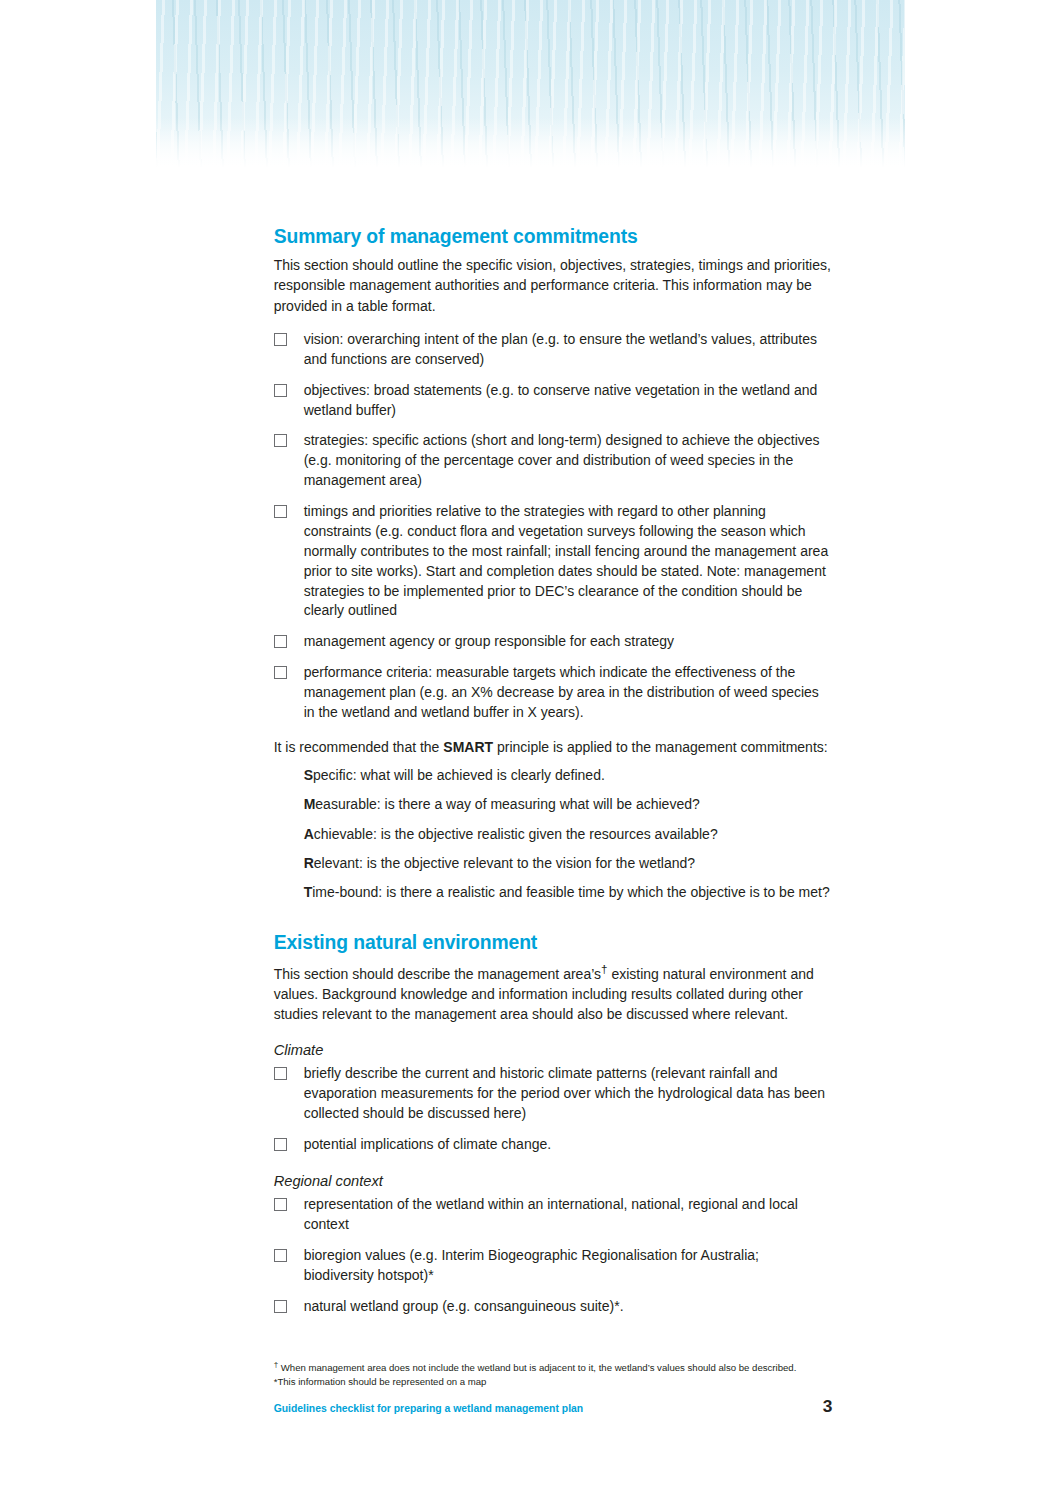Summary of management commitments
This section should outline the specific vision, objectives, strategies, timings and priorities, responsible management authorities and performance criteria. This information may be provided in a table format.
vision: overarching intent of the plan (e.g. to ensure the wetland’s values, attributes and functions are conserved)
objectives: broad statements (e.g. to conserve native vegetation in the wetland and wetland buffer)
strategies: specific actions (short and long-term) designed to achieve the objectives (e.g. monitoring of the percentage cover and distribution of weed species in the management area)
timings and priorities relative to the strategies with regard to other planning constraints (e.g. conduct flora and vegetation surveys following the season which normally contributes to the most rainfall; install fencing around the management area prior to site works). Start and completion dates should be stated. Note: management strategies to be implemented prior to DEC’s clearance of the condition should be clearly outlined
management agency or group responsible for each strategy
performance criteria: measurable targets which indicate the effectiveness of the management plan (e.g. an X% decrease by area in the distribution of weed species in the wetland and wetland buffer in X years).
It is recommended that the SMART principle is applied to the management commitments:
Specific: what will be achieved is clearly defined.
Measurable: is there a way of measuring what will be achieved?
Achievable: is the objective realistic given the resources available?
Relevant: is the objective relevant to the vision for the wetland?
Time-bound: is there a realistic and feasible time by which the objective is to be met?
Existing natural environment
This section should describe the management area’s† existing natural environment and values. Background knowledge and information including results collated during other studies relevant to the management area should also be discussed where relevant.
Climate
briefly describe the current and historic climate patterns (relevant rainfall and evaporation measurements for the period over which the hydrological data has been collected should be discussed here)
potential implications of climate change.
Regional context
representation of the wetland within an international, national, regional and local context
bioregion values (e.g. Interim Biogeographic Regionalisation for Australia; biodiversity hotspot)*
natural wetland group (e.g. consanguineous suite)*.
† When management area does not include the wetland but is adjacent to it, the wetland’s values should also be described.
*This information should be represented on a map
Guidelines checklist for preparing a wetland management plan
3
· · · ·
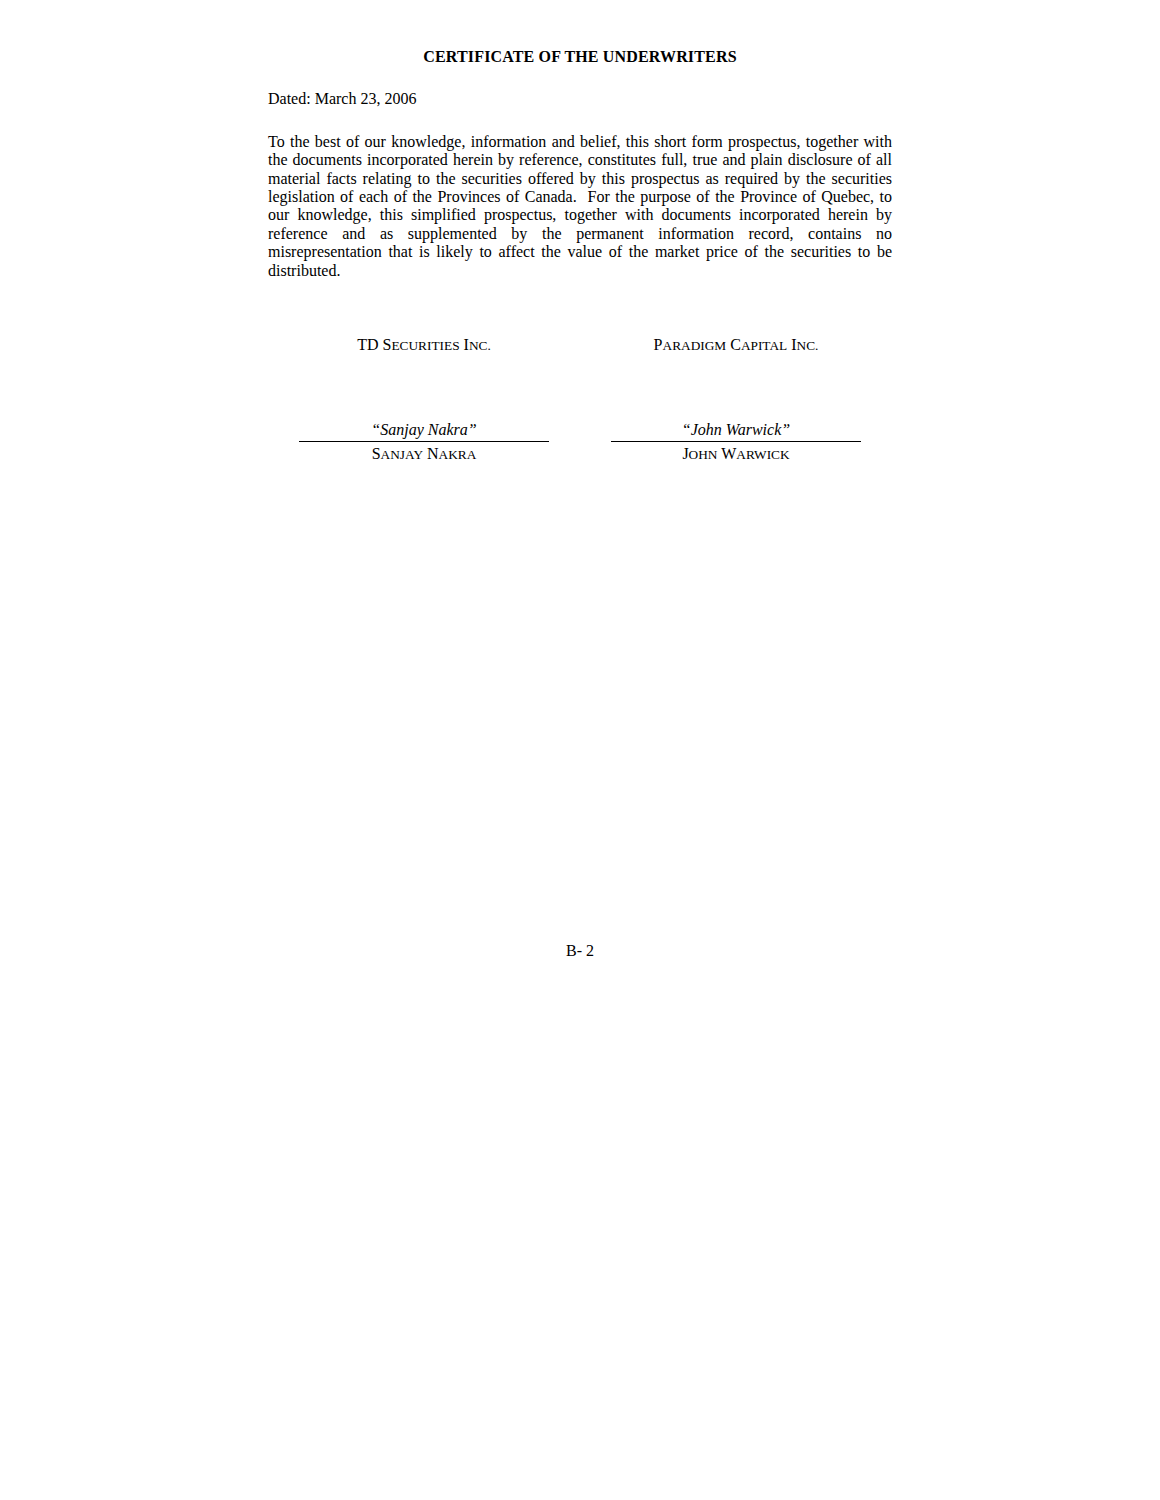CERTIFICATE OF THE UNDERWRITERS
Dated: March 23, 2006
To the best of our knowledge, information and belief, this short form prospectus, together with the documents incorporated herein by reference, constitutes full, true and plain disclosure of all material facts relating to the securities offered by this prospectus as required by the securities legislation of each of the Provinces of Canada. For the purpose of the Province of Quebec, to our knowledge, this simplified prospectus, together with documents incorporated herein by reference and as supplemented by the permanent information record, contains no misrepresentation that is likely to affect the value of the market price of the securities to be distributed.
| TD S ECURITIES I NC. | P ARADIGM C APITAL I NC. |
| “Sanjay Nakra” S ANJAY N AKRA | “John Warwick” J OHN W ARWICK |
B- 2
· · · ·
[WORK INSTRUCTIONS]
Using the entries above, output exactly the lines between the line holding "management agency or" and the line holding "It is recommended", end lines included, and nothing more.

[ANSWER FOR THE TASK]
management agency or group responsible for each strategy
performance criteria: measurable targets which indicate the effectiveness of the management plan (e.g. an X% decrease by area in the distribution of weed species in the wetland and wetland buffer in X years).
It is recommended that the SMART principle is applied to the management commitments:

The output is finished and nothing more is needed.